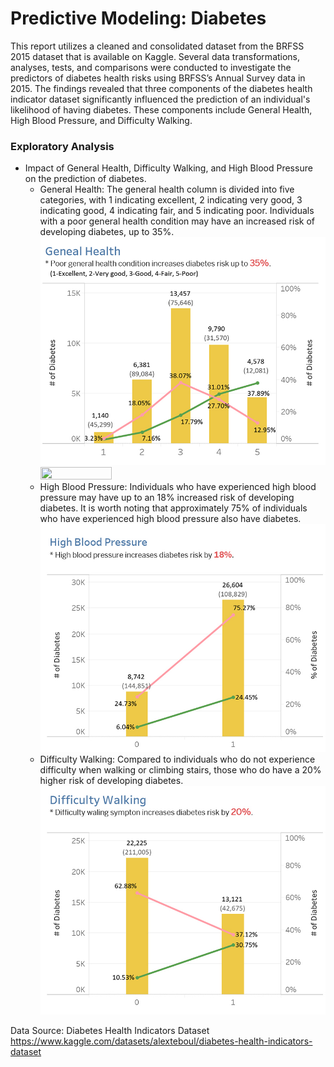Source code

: # Predictive Modeling: Diabetes

This report utilizes a cleaned and consolidated dataset from the BRFSS 2015 dataset that is available on Kaggle. Several data transformations, analyses, tests, and comparisons were conducted to investigate the predictors of diabetes health risks using BRFSS’s Annual Survey data in 2015. The findings revealed that three components of the diabetes health indicator dataset significantly influenced the prediction of an individual's likelihood of having diabetes. These components include General Health, High Blood Pressure, and Difficulty Walking.

### Exploratory Analysis
- Impact of General Health, Difficulty Walking, and High Blood Pressure on the prediction of diabetes.
  - General Health: The general health column is divided into five categories, with 1 indicating excellent, 2 indicating very good, 3 indicating good, 4 indicating fair, and 5 indicating poor. Individuals with a poor general health condition may have an increased risk of developing diabetes, up to 35%.
    ![GeneralHealth](https://github.com/Helena-ys/Diabetes/blob/main/Chart_General%20Health.jpg?raw=true)
    <img src="[https://user-images.githubusercontent.com/16319829/81180309-2b51f000-8fee-11ea-8a78-ddfe8c3412a7.png](https://github.com/Helena-ys/Diabetes/blob/main/Chart_General%20Health.jpg)" width=50% height=50%>
  - High Blood Pressure: Individuals who have experienced high blood pressure may have up to an 18% increased risk of developing diabetes. It is worth noting that approximately 75% of individuals who have experienced high blood pressure also have diabetes.
    ![HighBP](https://github.com/Helena-ys/Diabetes/blob/main/Chart_HighBP.jpg?raw=true)
  - Difficulty Walking: Compared to individuals who do not experience difficulty when walking or climbing stairs, those who do have a 20% higher risk of developing diabetes.
    ![DiffWalking](https://github.com/Helena-ys/Diabetes/blob/main/Chart_DiffWalking.jpg?raw=true)

Data Source: Diabetes Health Indicators Dataset 
https://www.kaggle.com/datasets/alexteboul/diabetes-health-indicators-dataset
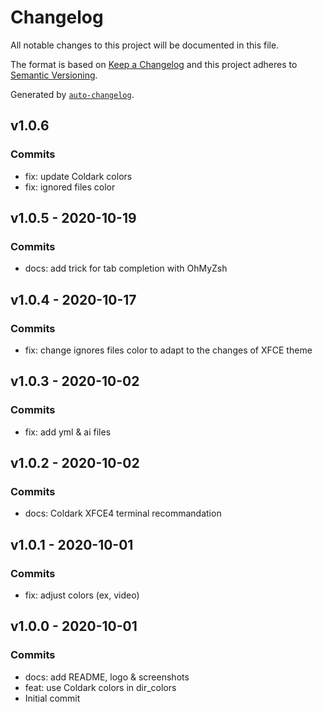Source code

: # Changelog

All notable changes to this project will be documented in this file.

The format is based on [Keep a Changelog](https://keepachangelog.com/en/1.0.0/)
and this project adheres to [Semantic Versioning](https://semver.org/spec/v2.0.0.html).

Generated by [`auto-changelog`](https://github.com/CookPete/auto-changelog).

## v1.0.6

### Commits

- fix: update Coldark colors 
- fix: ignored files color 

## v1.0.5 - 2020-10-19

### Commits

- docs: add trick for tab completion with OhMyZsh 

## v1.0.4 - 2020-10-17

### Commits

- fix: change ignores files color to adapt to the changes of XFCE theme 

## v1.0.3 - 2020-10-02

### Commits

- fix: add yml & ai files 

## v1.0.2 - 2020-10-02

### Commits

- docs: Coldark XFCE4 terminal recommandation 

## v1.0.1 - 2020-10-01

### Commits

- fix: adjust colors (ex, video) 

## v1.0.0 - 2020-10-01

### Commits

- docs: add README, logo & screenshots 
- feat: use Coldark colors in dir_colors 
- Initial commit 
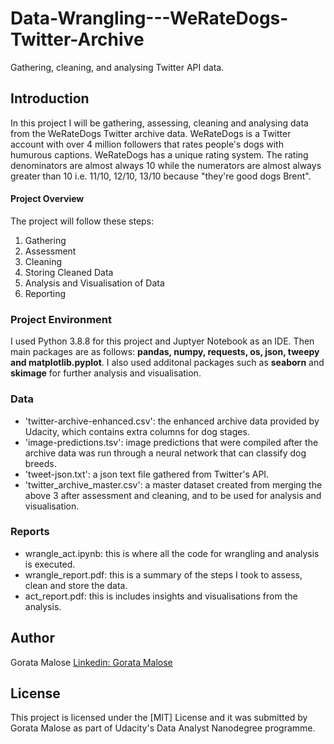 # Data-Wrangling---WeRateDogs-Twitter-Archive

Gathering, cleaning, and analysing Twitter API data.

## Introduction
In this project I will be gathering, assessing, cleaning and analysing data from the WeRateDogs Twitter archive data. WeRateDogs is a Twitter account with over 4 million followers that rates people's dogs with humurous captions. WeRateDogs has a unique rating system. The rating denominators are almost always 10 while the numerators are almost always greater than 10 i.e. 11/10, 12/10, 13/10 because "they're good dogs Brent". 

#### Project Overview
The project will follow these steps:
1. Gathering
2. Assessment
3. Cleaning 
4. Storing Cleaned Data
5. Analysis and Visualisation of Data
6. Reporting

### Project Environment

I used Python 3.8.8 for this project and Juptyer Notebook as an IDE. Then main packages are as follows: **pandas, numpy, requests, os, json, tweepy and matplotlib.pyplot**. I also used additonal packages such as **seaborn** and **skimage** for further analysis and visualisation. 
   

### Data
* 'twitter-archive-enhanced.csv': the enhanced archive data provided by Udacity, which contains extra columns for dog stages.
* 'image-predictions.tsv': image predictions that were compiled after the archive data was run through a neural network that can classify dog breeds.
* 'tweet-json.txt': a json text file gathered from Twitter's API.
* 'twitter_archive_master.csv': a master dataset created from merging the above 3 after assessment and cleaning, and to be used for analysis and visualisation.

### Reports

* wrangle_act.ipynb: this is where all the code for wrangling and analysis is executed.
* wrangle_report.pdf: this is a summary of the steps I took to assess, clean and store the data.
* act_report.pdf: this is includes insights and visualisations from the analysis.

## Author

Gorata Malose
[Linkedin: Gorata Malose](https://www.linkedin.com/in/gorata-bridget-malose/)


## License

This project is licensed under the [MIT] License and it was submitted by Gorata Malose as part of Udacity's Data Analyst Nanodegree programme.
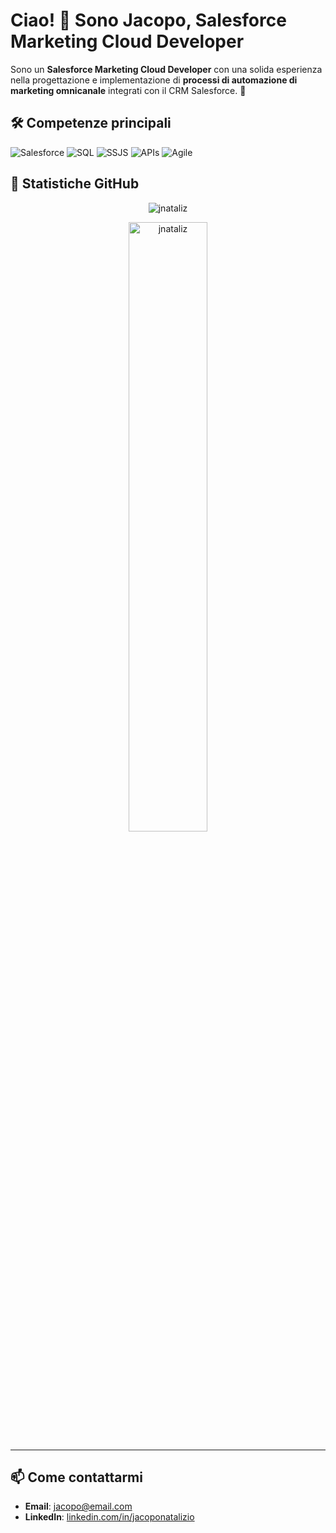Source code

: # Ciao! 👋 Sono Jacopo, Salesforce Marketing Cloud Developer

Sono un **Salesforce Marketing Cloud Developer** con una solida esperienza nella progettazione e implementazione di **processi di automazione di marketing omnicanale** integrati con il CRM Salesforce. 🚀

## 🛠️ Competenze principali

![Salesforce](https://img.shields.io/badge/Salesforce-MarketingCloud-blue?style=flat-square&logo=salesforce)
![SQL](https://img.shields.io/badge/SQL-Advanced-blue?style=flat-square&logo=sql)
![SSJS](https://img.shields.io/badge/SSJS-Advanced-blue?style=flat-square&logo=javascript)
![APIs](https://img.shields.io/badge/APIs-Integration-orange?style=flat-square&logo=api)
![Agile](https://img.shields.io/badge/Agile-Methodology-green?style=flat-square&logo=agile)

## 🏅 Statistiche GitHub

<p align="center"><img src="https://github-profile-trophy.vercel.app/?username=jnataliz&theme=dracula&column=4" alt="jnataliz" /></p>
<p align="center"><img src="https://github-readme-stats.vercel.app/api?username=jnataliz&show_icons=true&theme=radical&locale=en&count_private=true&hide=issues" alt="jnataliz" width="50%" /></p>

---

## 📫 Come contattarmi

- **Email**: [jacopo@email.com](mailto:nataliziojacopo@gmail.com)
- **LinkedIn**: [linkedin.com/in/jacoponatalizio](https://www.linkedin.com/in/jnataliz)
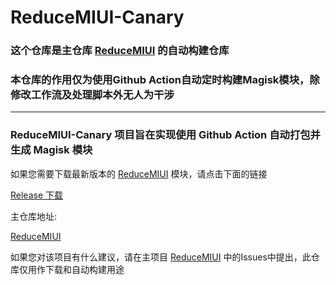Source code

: # ReduceMIUI-Canary
  

 ### 这个仓库是主仓库 [ReduceMIUI](https://github.com/DavidPisces/ReduceMIUI) 的自动构建仓库
 ### 本仓库的作用仅为使用Github Action**自动定时**构建Magisk模块，除修改工作流及处理脚本外**无人为干涉**
   
--------
  
### ReduceMIUI-Canary 项目旨在实现使用 Github Action 自动打包并生成 Magisk 模块

如果您需要下载最新版本的 [ReduceMIUI](https://github.com/DavidPisces/ReduceMIUI) 模块，请点击下面的链接

[Release 下载](https://github.com/DavidPisces/ReduceMIUI-Canary/releases/tag/latest)

主仓库地址:

[ReduceMIUI](https://github.com/DavidPisces/ReduceMIUI)

如果您对该项目有什么建议，请在主项目 [ReduceMIUI](https://github.com/DavidPisces/ReduceMIUI) 中的Issues中提出，此仓库仅用作下载和自动构建用途
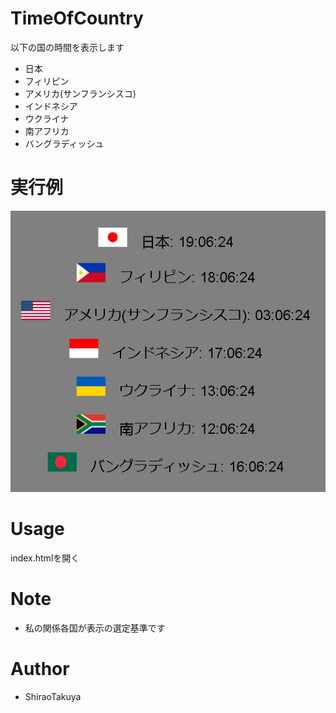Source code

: # TimeOfCountry

以下の国の時間を表示します
* 日本
* フィリピン
* アメリカ(サンフランシスコ)
* インドネシア
* ウクライナ
* 南アフリカ
* バングラディッシュ

# 実行例

![demo](https://raw.githubusercontent.com/ShiraoTakuya/TimeOfCountry/main/cap1.PNG)

# Usage

index.htmlを開く
 
# Note
 
* 私の関係各国が表示の選定基準です

# Author
  
* ShiraoTakuya
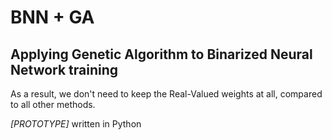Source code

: # BNN + GA

## Applying Genetic Algorithm to Binarized Neural Network training
As a result, we don't need to keep the Real-Valued weights at all, 
compared to all other methods. 

*[PROTOTYPE]* written in Python
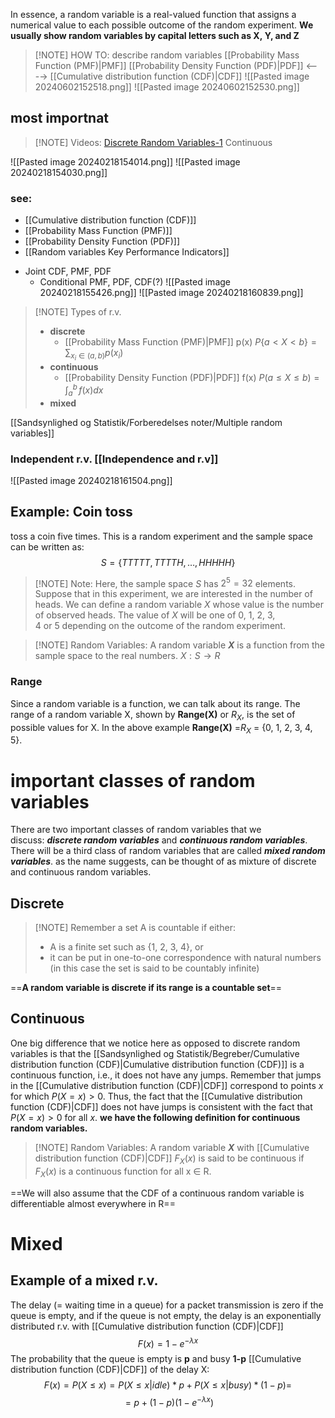 In essence, a random variable is a real-valued function that assigns a numerical value to each possible outcome of the random experiment. **We usually show random variables by capital letters such as X, Y, and Z**


> [!NOTE] HOW TO: describe random variables
> [[Probability Mass Function (PMF)|PMF]] [[Probability Density Function (PDF)|PDF]] <----> [[Cumulative distribution function (CDF)|CDF]]
> ![[Pasted image 20240602152518.png]]
> ![[Pasted image 20240602152530.png]]

## most importnat

> [!NOTE] Videos:
> [Discrete Random Variables-1](https://www.youtube.com/watch?v=uSKBYIuzZfU&t=5s)
> Continuous

![[Pasted image 20240218154014.png]]
![[Pasted image 20240218154030.png]]

### see:
- [[Cumulative distribution function (CDF)]]
- [[Probability Mass Function (PMF)]]
- [[Probability Density Function (PDF)]]
- [[Random variables Key Performance Indicators]]
* Joint CDF, PMF, PDF
	* Conditional PMF, PDF, CDF(?)
![[Pasted image 20240218155426.png]]
![[Pasted image 20240218160839.png]]



> [!NOTE] Types of r.v.
> - **discrete**
> 	- [[Probability Mass Function (PMF)|PMF]] p(x)
> 	  $P\{a<X<b\}=\sum_{x_{i}\in(a,b)}p(x_{i})$
> - **continuous**
> 	- [[Probability Density Function (PDF)|PDF]] f(x)
> 	  $P(a\leq X\leq b)=\int_{a}^{b}  \, f(x)dx$
> - **mixed**
> 


[[Sandsynlighed og Statistik/Forberedelses noter/Multiple random variables]]

### Independent r.v. [[Independence and r.v]]
![[Pasted image 20240218161504.png]] 

## Example: Coin toss
toss a coin five times. This is a random experiment and the sample space can be written as:
$$S = \{TTTTT,TTTTH,\dots ,HHHHH\} $$

> [!NOTE] Note:
> Here, the sample space *S* has $2^{5}=32$ elements. Suppose that in this experiment, we are interested in the number of heads. We can define a random variable *X* whose value is the number of observed heads. The value of *X* will be one of 0, 1, 2, 3, 4 or 5 depending on the outcome of the random experiment.


> [!NOTE] Random Variables:
> A random variable ***X*** is a function from the sample space to the real numbers.
> $X : S → R$

### Range
Since a random variable is a function, we can talk about its range. The range of a random variable X, shown by **Range(X)** or $R_X$, is the set of possible values for X. In the above example **Range(X)** =$R_X$ = {0, 1, 2, 3, 4, 5}. 

# important classes of random variables
There are two important classes of random variables that we discuss: **_discrete random variables_** and **_continuous random variables_**.
There will be a third class of random variables that are called ***mixed random variables***. as the name suggests, can be thought of as mixture of discrete and continuous random variables.
## Discrete

> [!NOTE] Remember
> a set A is countable if either:
> - A is a finite set such as {1, 2, 3, 4}, or
> - it can be put in one-to-one correspondence with natural numbers (in this case the set is said to be countably infinite)

==**A random variable is discrete if its range is a countable set**==
## Continuous 
One big difference that we notice here as opposed to discrete random variables is that the [[Sandsynlighed og Statistik/Begreber/Cumulative distribution function (CDF)|Cumulative distribution function (CDF)]] is a continuous function, i.e., it does not have any jumps. Remember that jumps in the [[Cumulative distribution function (CDF)|CDF]] correspond to points *x* for which $P(X = x) > 0$. Thus, the fact that the [[Cumulative distribution function (CDF)|CDF]] does not have jumps is consistent with the fact that $P(X = x) > 0$ for all *x*. **we have the following definition for continuous random variables.** 
> [!NOTE] Random Variables:
> A random variable ***X*** with  [[Cumulative distribution function (CDF)|CDF]] $F_X(x)$ is said to be continuous if $F_X(x)$ is a continuous function for all x ∈ R.

==We will also assume that the CDF of a continuous random variable is differentiable almost everywhere in R==

# Mixed
## Example of a mixed r.v.
The delay (= waiting time in a queue) for a packet transmission is zero if the queue is empty, and if the queue is not empty, the delay is an exponentially distributed r.v. with [[Cumulative distribution function (CDF)|CDF]]
$$F(x)=1-e^{-\lambda x}$$
The probability that the queue is empty is **p** and busy **1-p**
[[Cumulative distribution function (CDF)|CDF]] of the delay X:
$$F(x)=P(X\leq x)=P(X\leq x|idle)*p+P(X\leq x|busy)*(1-p)=$$
$$=p+(1-p)(1-e^{-\lambda x})$$
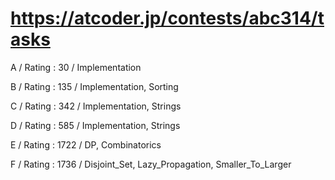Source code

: # https://atcoder.jp/contests/abc314/tasks

A / Rating : $30$ / Implementation

B / Rating : $135$ / Implementation, Sorting

C / Rating : $342$ / Implementation, Strings

D / Rating : $585$ / Implementation, Strings

E / Rating : $1722$ / DP, Combinatorics

F / Rating : $1736$ / Disjoint_Set, Lazy_Propagation, Smaller_To_Larger
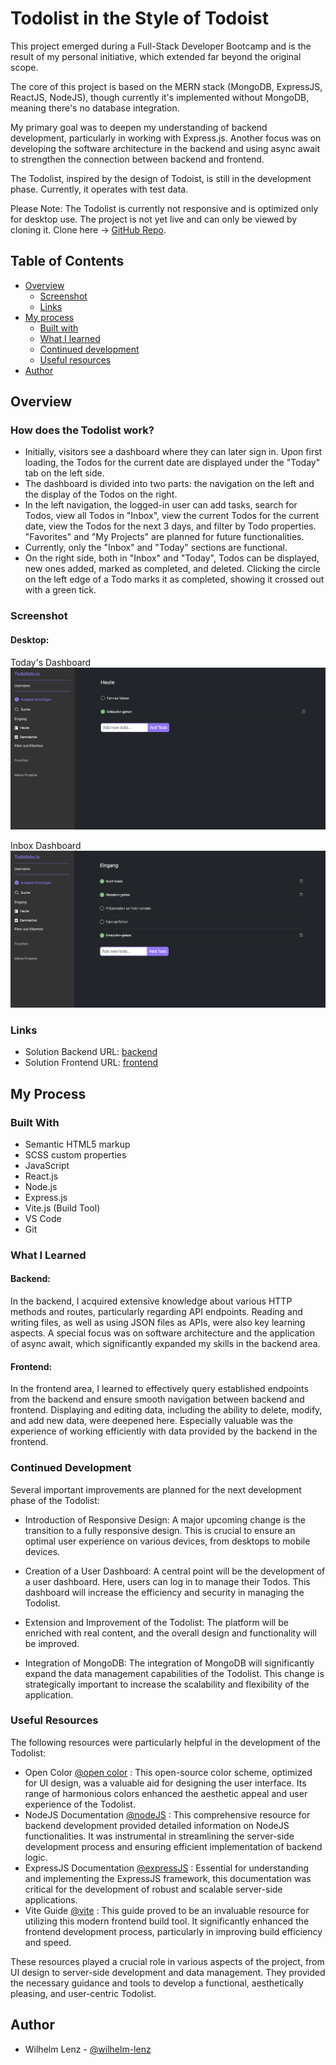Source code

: # Todolist in the Style of Todoist

This project emerged during a Full-Stack Developer Bootcamp and is the result of my personal initiative, which extended far beyond the original scope.

The core of this project is based on the MERN stack (MongoDB, ExpressJS, ReactJS, NodeJS), though currently it's implemented without MongoDB, meaning there's no database integration.

My primary goal was to deepen my understanding of backend development, particularly in working with Express.js. Another focus was on developing the software architecture in the backend and using async await to strengthen the connection between backend and frontend.

The Todolist, inspired by the design of Todoist, is still in the development phase. Currently, it operates with test data.

Please Note:
The Todolist is currently not responsive and is optimized only for desktop use. The project is not yet live and can only be viewed by cloning it. Clone here -> [GitHub Repo](https://github.com/wilhelm-lenz/todo-list-reactjs-nodejs).

## Table of Contents

- [Overview](#overview)
  - [Screenshot](#screenshot)
  - [Links](#links)
- [My process](#my-process)
  - [Built with](#built-with)
  - [What I learned](#what-i-learned)
  - [Continued development](#continued-development)
  - [Useful resources](#useful-resources)
- [Author](#author)

## Overview

### How does the Todolist work?

- Initially, visitors see a dashboard where they can later sign in. Upon first loading, the Todos for the current date are displayed under the "Today" tab on the left side.
- The dashboard is divided into two parts: the navigation on the left and the display of the Todos on the right.
- In the left navigation, the logged-in user can add tasks, search for Todos, view all Todos in "Inbox", view the current Todos for the current date, view the Todos for the next 3 days, and filter by Todo properties. "Favorites" and "My Projects" are planned for future functionalities.
- Currently, only the "Inbox" and "Today" sections are functional.
- On the right side, both in "Inbox" and "Today", Todos can be displayed, new ones added, marked as completed, and deleted. Clicking the circle on the left edge of a Todo marks it as completed, showing it crossed out with a green tick.

### Screenshot

#### Desktop:

Today's Dashboard
![](./frontend//public/screenshots/screenshot-today.png)

Inbox Dashboard
![](./frontend//public/screenshots/screenshot-entrance.png)

### Links

- Solution Backend URL: [backend](https://github.com/wilhelm-lenz/todo-list-reactjs-nodejs/tree/main/backend)
- Solution Frontend URL: [frontend](https://github.com/wilhelm-lenz/todo-list-reactjs-nodejs/tree/main/frontend)

## My Process

### Built With

- Semantic HTML5 markup
- SCSS custom properties
- JavaScript
- React.js
- Node.js
- Express.js
- Vite.js (Build Tool)
- VS Code
- Git

### What I Learned

#### Backend:

In the backend, I acquired extensive knowledge about various HTTP methods and routes, particularly regarding API endpoints. Reading and writing files, as well as using JSON files as APIs, were also key learning aspects. A special focus was on software architecture and the application of async await, which significantly expanded my skills in the backend area.

#### Frontend:

In the frontend area, I learned to effectively query established endpoints from the backend and ensure smooth navigation between backend and frontend. Displaying and editing data, including the ability to delete, modify, and add new data, were deepened here. Especially valuable was the experience of working efficiently with data provided by the backend in the frontend.

### Continued Development

Several important improvements are planned for the next development phase of the Todolist:

- Introduction of Responsive Design: A major upcoming change is the transition to a fully responsive design. This is crucial to ensure an optimal user experience on various devices, from desktops to mobile devices.

- Creation of a User Dashboard: A central point will be the development of a user dashboard. Here, users can log in to manage their Todos. This dashboard will increase the efficiency and security in managing the Todolist.

- Extension and Improvement of the Todolist: The platform will be enriched with real content, and the overall design and functionality will be improved.

- Integration of MongoDB: The integration of MongoDB will significantly expand the data management capabilities of the Todolist. This change is strategically important to increase the scalability and flexibility of the application.

### Useful Resources

The following resources were particularly helpful in the development of the Todolist:

- Open Color [@open color](https://yeun.github.io/open-color/) : This open-source color scheme, optimized for UI design, was a valuable aid for designing the user interface. Its range of harmonious colors enhanced the aesthetic appeal and user experience of the Todolist.
- NodeJS Documentation [@nodeJS](https://nodejs.org/docs/latest/api/) : This comprehensive resource for backend development provided detailed information on NodeJS functionalities. It was instrumental in streamlining the server-side development process and ensuring efficient implementation of backend logic.
- ExpressJS Documentation [@expressJS](https://expressjs.com/) : Essential for understanding and implementing the ExpressJS framework, this documentation was critical for the development of robust and scalable server-side applications.
- Vite Guide [@vite](https://vitejs.dev/guide/) : This guide proved to be an invaluable resource for utilizing this modern frontend build tool. It significantly enhanced the frontend development process, particularly in improving build efficiency and speed.

These resources played a crucial role in various aspects of the project, from UI design to server-side development and data management. They provided the necessary guidance and tools to develop a functional, aesthetically pleasing, and user-centric Todolist.

## Author

- Wilhelm Lenz - [@wilhelm-lenz](https://github.com/wilhelm-lenz)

------------------------------------------------

What lines in the data hold the word "after"? Return them.

* 'image-predictions.tsv': image predictions that were compiled after the archive data was run through a neural network that can classify dog breeds.
* 'twitter_archive_master.csv': a master dataset created from merging the above 3 after assessment and cleaning, and to be used for analysis and visualisation.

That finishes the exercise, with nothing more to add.